All it took was one start for Treanor to have confidence in the way Hutchison pitches, watching him use both sides of the plate. His breaking ball was good, while his changeup was solid. Hutchison also impressed by being able to bounce back from command issues to pitch a pair of scoreless inning afterwards in the start at Columbus.
“He has a tendency to elevate the ball,” Treanor said. “But he knows how to elevate the ball and when to elevate the ball, so I think that’s the biggest thing.”
Hutchison made 19 starts with Triple-A Buffalo this season, compiling a 3.39 ERA in 109 innings. He struck out 115 and walked just 39. But he was stuck in Triple-A because the Blue Jays have remained consistent with a starting rotation of R.A. Dickey, Marco Estrada, J.A. Happ, Aaron Sanchez, and Marcus Stroman.
“Our indicators show that our surface results are what we would expect them to be,” Huntington said. “We feel that changing leagues … right now he’s stuck behind a pretty good rotation. We’d take all five of those starters and put them into our rotation without thinking twice about it. That’s why he’s in Triple-A. Like the other pitchers we’ve had some success with, the indicators are there, the scouts like the pitcher, and we feel like there are some things we can do to help him.”
Hutchison said he hasn’t had any extended conversations about changes to pitching style or otherwise, noting he’s working on getting acclimated to his new teammates and organization.
Treanor said there’s one main attribute Hutchison needs to show in the near future: consistency.
“It’s obvious he’s going to go there at some point, whether it’s before September or September,” Treanor said. “I just think he needs to get consistent with his stuff and kind of get a feel for the organization and what our pitching philosophy is. I think it was a solid first outing but I’m sure he wasn’t happy with it.”

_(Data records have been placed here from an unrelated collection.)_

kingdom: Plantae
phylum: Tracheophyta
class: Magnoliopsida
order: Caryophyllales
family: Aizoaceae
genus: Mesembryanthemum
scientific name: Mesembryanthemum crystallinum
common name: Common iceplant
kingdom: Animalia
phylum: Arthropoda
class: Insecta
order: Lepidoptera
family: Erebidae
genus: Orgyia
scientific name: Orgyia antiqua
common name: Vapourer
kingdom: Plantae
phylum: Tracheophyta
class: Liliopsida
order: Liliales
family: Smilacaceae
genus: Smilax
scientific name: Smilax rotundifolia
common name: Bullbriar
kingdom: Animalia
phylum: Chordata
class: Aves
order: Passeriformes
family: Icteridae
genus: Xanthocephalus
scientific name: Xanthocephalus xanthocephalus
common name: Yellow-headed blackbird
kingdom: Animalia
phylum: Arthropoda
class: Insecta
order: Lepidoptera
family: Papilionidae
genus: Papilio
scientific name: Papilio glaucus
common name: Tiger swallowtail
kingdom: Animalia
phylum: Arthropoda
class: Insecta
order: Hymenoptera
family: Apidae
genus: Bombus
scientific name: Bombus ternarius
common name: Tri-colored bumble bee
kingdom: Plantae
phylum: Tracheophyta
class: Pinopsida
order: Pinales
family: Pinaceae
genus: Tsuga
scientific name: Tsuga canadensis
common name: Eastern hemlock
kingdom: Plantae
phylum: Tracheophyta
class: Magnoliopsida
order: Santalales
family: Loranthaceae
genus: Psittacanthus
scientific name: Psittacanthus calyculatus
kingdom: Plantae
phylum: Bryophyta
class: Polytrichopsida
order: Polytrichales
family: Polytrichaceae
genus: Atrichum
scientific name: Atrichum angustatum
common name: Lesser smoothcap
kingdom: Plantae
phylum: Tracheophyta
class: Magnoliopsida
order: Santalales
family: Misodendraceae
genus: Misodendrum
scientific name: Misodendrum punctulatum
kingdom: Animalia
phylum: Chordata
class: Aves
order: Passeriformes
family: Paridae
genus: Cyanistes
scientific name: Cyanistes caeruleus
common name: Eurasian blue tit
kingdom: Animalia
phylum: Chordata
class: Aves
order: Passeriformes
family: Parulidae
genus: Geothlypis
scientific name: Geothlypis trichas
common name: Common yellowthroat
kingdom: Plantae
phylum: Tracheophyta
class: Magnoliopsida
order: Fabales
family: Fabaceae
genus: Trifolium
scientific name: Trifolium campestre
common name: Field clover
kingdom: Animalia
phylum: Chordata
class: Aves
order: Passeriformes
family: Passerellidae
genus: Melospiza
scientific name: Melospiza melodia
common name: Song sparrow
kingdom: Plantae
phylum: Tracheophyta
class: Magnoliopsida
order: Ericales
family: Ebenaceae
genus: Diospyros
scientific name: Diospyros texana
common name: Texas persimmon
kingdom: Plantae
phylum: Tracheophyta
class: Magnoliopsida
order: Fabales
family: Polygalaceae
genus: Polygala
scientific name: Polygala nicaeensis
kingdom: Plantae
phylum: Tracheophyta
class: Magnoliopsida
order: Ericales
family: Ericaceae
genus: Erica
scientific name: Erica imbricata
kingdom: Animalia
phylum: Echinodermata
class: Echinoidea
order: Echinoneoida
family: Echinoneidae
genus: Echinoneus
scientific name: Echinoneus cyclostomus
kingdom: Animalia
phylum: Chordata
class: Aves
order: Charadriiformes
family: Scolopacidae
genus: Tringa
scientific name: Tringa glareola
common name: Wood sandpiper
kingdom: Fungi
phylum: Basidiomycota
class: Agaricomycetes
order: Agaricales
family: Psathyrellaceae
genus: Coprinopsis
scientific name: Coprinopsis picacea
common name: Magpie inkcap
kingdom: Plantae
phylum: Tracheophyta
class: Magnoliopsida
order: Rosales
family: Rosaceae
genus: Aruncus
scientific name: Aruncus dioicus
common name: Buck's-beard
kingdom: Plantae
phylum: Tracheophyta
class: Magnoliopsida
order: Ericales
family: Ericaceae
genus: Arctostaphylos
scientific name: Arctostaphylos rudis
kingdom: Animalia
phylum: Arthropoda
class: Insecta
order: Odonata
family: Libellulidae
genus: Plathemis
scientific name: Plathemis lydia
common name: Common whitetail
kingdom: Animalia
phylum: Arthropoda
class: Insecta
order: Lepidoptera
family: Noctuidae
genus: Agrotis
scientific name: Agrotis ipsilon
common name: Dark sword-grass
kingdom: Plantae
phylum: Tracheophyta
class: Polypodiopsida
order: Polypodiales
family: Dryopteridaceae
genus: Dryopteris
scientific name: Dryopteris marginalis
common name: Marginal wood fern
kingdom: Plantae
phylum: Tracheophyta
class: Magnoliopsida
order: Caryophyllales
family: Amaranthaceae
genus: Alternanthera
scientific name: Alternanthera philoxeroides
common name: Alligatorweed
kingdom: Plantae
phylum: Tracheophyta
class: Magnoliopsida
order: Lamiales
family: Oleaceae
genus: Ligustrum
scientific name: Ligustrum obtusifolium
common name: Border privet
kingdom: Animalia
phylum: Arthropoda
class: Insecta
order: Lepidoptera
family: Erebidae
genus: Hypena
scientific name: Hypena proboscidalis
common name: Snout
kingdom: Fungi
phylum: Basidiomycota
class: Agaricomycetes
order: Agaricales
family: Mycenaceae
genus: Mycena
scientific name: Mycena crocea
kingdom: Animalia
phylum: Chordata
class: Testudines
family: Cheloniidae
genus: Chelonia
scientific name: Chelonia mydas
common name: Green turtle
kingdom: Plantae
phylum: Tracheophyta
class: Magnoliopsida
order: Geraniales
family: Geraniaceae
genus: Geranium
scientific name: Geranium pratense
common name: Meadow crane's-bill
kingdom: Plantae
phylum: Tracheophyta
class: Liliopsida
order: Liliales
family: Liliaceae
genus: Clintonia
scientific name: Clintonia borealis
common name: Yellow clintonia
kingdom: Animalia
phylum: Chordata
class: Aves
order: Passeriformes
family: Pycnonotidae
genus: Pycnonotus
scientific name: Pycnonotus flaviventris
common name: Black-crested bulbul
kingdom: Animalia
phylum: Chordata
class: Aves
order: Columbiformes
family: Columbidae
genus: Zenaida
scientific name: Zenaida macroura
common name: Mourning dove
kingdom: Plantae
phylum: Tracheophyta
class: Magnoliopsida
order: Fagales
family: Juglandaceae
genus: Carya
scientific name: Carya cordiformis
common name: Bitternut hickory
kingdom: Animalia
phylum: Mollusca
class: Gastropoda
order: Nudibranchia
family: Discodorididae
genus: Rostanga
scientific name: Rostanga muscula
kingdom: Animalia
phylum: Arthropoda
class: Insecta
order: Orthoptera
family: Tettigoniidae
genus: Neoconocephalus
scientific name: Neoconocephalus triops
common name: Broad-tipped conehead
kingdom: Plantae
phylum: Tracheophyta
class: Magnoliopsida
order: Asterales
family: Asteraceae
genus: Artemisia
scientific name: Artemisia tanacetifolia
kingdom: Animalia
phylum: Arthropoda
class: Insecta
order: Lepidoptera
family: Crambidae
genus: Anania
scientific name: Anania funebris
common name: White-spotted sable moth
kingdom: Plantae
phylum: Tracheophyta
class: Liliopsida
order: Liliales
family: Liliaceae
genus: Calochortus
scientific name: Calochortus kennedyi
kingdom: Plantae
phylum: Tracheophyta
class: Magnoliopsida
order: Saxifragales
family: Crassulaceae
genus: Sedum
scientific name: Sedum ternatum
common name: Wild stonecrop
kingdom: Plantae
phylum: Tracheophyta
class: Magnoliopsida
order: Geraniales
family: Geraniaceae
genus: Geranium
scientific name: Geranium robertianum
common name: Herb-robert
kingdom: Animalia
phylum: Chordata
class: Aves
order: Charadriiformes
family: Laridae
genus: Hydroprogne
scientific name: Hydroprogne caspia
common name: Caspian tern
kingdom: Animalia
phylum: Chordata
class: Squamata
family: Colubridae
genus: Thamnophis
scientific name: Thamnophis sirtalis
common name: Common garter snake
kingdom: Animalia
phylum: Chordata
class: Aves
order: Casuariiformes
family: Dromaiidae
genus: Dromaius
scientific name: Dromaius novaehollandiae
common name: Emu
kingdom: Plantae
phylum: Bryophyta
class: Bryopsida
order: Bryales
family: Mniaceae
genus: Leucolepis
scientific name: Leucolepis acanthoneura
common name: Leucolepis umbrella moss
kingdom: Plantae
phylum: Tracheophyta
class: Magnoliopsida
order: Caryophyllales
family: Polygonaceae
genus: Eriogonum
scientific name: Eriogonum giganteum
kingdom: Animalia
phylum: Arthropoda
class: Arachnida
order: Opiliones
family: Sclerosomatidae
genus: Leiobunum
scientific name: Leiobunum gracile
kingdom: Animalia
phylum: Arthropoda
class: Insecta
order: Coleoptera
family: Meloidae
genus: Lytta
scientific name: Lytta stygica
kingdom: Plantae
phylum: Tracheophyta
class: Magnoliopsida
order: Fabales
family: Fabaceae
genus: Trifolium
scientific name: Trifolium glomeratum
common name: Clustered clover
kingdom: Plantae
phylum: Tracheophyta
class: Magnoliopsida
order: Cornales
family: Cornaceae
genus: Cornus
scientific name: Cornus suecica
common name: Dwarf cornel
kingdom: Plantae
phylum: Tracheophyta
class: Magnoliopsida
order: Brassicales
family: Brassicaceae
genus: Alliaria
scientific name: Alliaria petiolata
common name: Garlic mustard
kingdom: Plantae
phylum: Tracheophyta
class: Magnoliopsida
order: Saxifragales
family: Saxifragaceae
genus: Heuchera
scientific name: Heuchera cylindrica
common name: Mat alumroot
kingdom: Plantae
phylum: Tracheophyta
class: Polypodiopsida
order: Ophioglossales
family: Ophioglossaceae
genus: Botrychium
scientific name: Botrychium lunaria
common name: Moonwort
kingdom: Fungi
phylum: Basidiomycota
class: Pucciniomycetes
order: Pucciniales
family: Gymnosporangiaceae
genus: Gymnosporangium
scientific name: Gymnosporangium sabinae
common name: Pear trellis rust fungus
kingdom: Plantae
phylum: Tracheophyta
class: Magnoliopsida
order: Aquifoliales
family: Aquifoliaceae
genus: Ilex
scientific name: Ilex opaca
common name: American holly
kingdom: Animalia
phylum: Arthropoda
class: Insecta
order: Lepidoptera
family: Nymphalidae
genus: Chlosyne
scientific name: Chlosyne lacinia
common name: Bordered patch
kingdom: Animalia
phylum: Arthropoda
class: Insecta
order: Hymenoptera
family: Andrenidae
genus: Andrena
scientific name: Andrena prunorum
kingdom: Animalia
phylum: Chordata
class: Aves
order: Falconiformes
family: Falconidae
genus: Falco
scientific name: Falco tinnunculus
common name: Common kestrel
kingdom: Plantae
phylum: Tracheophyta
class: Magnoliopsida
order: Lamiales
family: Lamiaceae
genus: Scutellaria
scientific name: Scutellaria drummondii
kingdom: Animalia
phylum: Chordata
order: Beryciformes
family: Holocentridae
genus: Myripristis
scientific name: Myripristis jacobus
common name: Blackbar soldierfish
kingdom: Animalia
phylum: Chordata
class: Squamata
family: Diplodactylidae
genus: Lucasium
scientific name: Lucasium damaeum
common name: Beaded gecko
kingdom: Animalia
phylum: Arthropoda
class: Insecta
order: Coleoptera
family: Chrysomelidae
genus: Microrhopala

Hutchison had a 5.57 ERA and 4.21 xFIP in 28 starts with the Blue Jays last season; while he had a 4.48 ERA and 3.82 xFIP in 32 starts in 2014. Those results, mixed in with the potential they see in Hutchison, made him one of the organization’s next reclamation projects with hopes of the success they found with Liriano, A.J. Burnett, and Edinson Volquez.
“Subjectively, our guys like the pitcher, they like the athlete, the intelligence, they like the feel to pitch, the awareness, the swing recognition,” Huntington said. “Objectively, there are some things there that indicate there are better results on the horizon. As we broke down some things with his mechanics and his pitch sequencing and his pitch selection and uses, we thought there were some things we can help him with moving forward. It doesn’t always work, as we have some evidence here in the recent past, but there are the opportunities that we believe we need to take to roll this thing forward.”
The success of the trade will take quite some time to properly evaluate. And just two starts is too soon to pass complete judgment on Hutchison. A first start with a new organization is never going to be easy, but Hutchison recovered fairly well in that one. And Hutchison had thrown four shutout innings before a broken callus derailed his command in his second outing on Monday. But it appears as long as he shows some level of consistency with Indianapolis, Hutchison will get a chance to pitch with the Pirates this season and that will be the next small step in evaluating the benefit of the trade.